What would you tell someone who would like to be a tour photographer and ask you for advice on how to do it or what to expect?
The first thing I would ask them is, “How much are you willing to sacrifice to do this job?” I mean, I just shared all the COOL aspects of being a tour photographer. If you’re out there thinking you’re going to be singing along with your favorite bands every night I’d say you may want to re-think this. OK, well I do singalong sometimes, but I don’t tell anyone. Being flexible and having the ability to function on little or no sleep is a must. Being on the road is tough but addicting. It becomes a way of life. You’ll feel a little out of touch with normal life as you once knew it. You’ll miss your family, friends, pets and numerous celebrations and gatherings. You’ll travel to a lot of different cities but you probably won’t see much of any of them because you’ll be working.

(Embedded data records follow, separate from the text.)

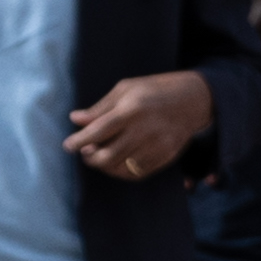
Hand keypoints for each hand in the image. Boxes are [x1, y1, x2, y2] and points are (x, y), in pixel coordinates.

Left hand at [65, 69, 214, 179]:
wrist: (193, 100)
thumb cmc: (154, 89)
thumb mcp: (126, 89)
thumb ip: (100, 107)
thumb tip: (75, 119)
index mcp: (132, 109)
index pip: (100, 130)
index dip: (80, 140)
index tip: (67, 146)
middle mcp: (145, 130)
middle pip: (109, 155)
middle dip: (91, 157)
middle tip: (84, 152)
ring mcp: (157, 145)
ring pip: (123, 167)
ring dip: (105, 166)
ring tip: (98, 157)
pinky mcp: (166, 156)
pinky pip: (139, 172)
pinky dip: (122, 171)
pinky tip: (116, 163)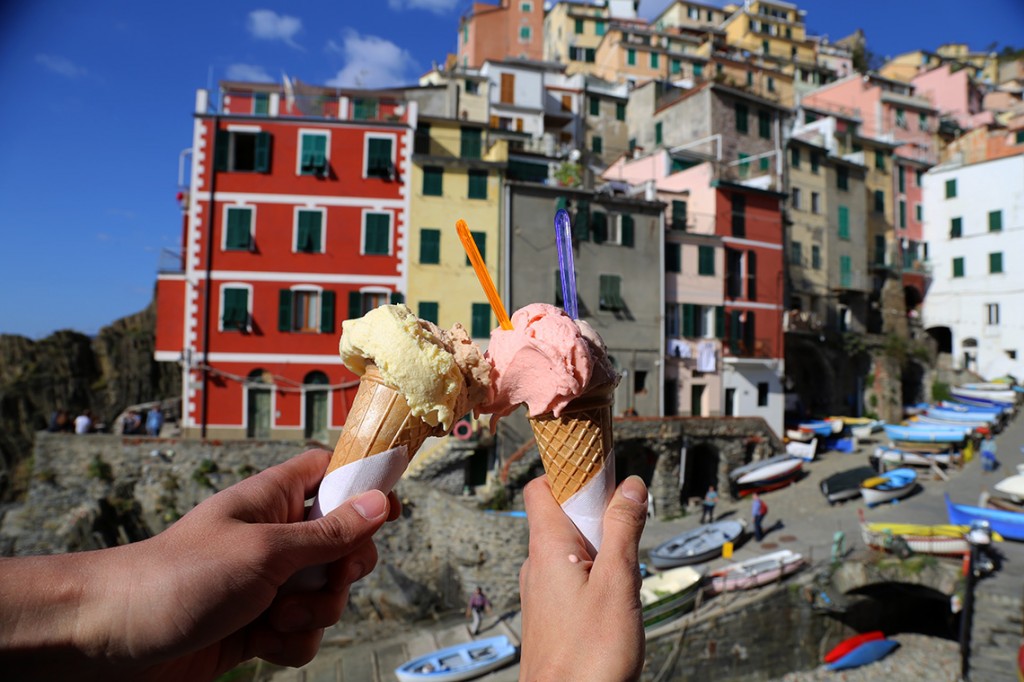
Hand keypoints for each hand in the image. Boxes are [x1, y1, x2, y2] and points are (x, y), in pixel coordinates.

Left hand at [0, 449, 399, 680]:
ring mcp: (269, 583)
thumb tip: (382, 503)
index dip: (363, 484)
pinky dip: (292, 643)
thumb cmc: (176, 580)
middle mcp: (275, 538)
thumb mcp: (263, 552)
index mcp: (273, 499)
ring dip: (315, 613)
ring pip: (329, 594)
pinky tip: (261, 644)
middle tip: (324, 577)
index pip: (331, 472)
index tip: (388, 510)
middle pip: (345, 542)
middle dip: (345, 570)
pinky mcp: (260, 626)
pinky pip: (305, 634)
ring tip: (275, 618)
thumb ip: (327, 534)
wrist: (109, 642)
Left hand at [518, 475, 647, 681]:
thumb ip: (624, 530)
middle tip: (627, 532)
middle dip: (597, 516)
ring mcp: (541, 590)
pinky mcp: (550, 613)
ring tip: (623, 574)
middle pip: (562, 515)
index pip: (544, 487)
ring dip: (599, 549)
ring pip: (570, 548)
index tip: (605, 474)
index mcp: (547, 547)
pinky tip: (613, 598)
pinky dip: (594, 574)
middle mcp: (537, 564)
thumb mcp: (618, 583)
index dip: (571, 474)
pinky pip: (571, 576)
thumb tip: (630, 486)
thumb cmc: (588, 657)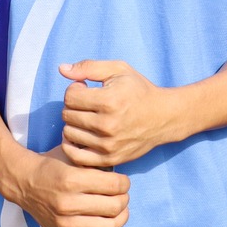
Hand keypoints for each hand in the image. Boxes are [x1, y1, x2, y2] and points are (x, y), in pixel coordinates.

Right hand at [11, 145, 129, 226]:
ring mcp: (64, 223)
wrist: (24, 181)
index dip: (125, 183)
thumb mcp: (73, 156)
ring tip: (119, 210)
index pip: (114, 186)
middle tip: (122, 194)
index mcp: (72, 180)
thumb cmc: (52, 165)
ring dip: (121, 218)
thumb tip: (122, 178)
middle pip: (114, 207)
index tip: (123, 182)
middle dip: (124, 199)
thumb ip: (96, 165)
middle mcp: (68, 204)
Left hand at [59, 60, 200, 168]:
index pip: (70, 96)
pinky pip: (75, 156)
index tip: (86, 88)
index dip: (75, 89)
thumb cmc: (139, 90)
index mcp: (109, 101)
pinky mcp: (109, 159)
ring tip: (87, 118)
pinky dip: (72, 145)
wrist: (164, 117)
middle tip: (87, 104)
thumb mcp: (119, 70)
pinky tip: (81, 134)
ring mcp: (108, 145)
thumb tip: (62, 69)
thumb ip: (89, 67)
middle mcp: (107, 125)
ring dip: (74, 124)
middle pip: (67, 115)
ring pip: (69, 134)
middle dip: (74, 106)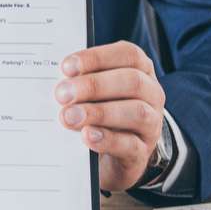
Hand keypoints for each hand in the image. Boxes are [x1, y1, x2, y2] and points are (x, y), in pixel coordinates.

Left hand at [54, 41, 166, 190]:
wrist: (113, 155)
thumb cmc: (101, 111)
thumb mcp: (94, 92)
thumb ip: (81, 83)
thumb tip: (58, 83)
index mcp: (141, 70)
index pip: (128, 54)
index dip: (97, 58)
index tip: (67, 67)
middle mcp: (151, 94)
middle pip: (132, 81)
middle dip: (94, 85)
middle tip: (61, 94)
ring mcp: (151, 124)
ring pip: (136, 112)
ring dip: (99, 112)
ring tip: (69, 117)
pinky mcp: (142, 152)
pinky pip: (130, 144)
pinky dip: (107, 139)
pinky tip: (86, 136)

But if you LOVE photography, art and music and are okay sleeping in a bunk on a tour bus with 8 other people, waking up in a different city every day, wearing the same three outfits for weeks, then I highly recommend it. And for me I have the most important reason; I’m able to do what I love, with the love of my life. So that certainly doesn’t suck. What it comes down to is doing what makes your heart happy. I’ve chosen to surround myself with love, art and music so I feel like I’m in the right place. I feel very fortunate and look forward to what 2020 brings.
Until then, I am working on pieces of digital art I’m creating by using random photos I’ve taken throughout the years and combining them with hand drawings I’ve done. I’ve been offered a Solo Art showing at LACDA (Los Angeles Center for Digital Art) in Downtown LA and will have 10-12 pieces hanging there beginning Nov 14 thru Dec 7th. I invite anyone who lives in or near LA to come to my opening:
ART OPENING RECEPTION
featuring the Solo Works of Kimberly Adamis
Saturday Evening, November 16th
6pm to 9pm
LACDA (Los Angeles Center for Digital Art)
104 E Fourth St, Los Angeles, 90013
Join us if you can. And if not, maybe we’ll see you out there on the road someday!
Thanks for taking the time to read this!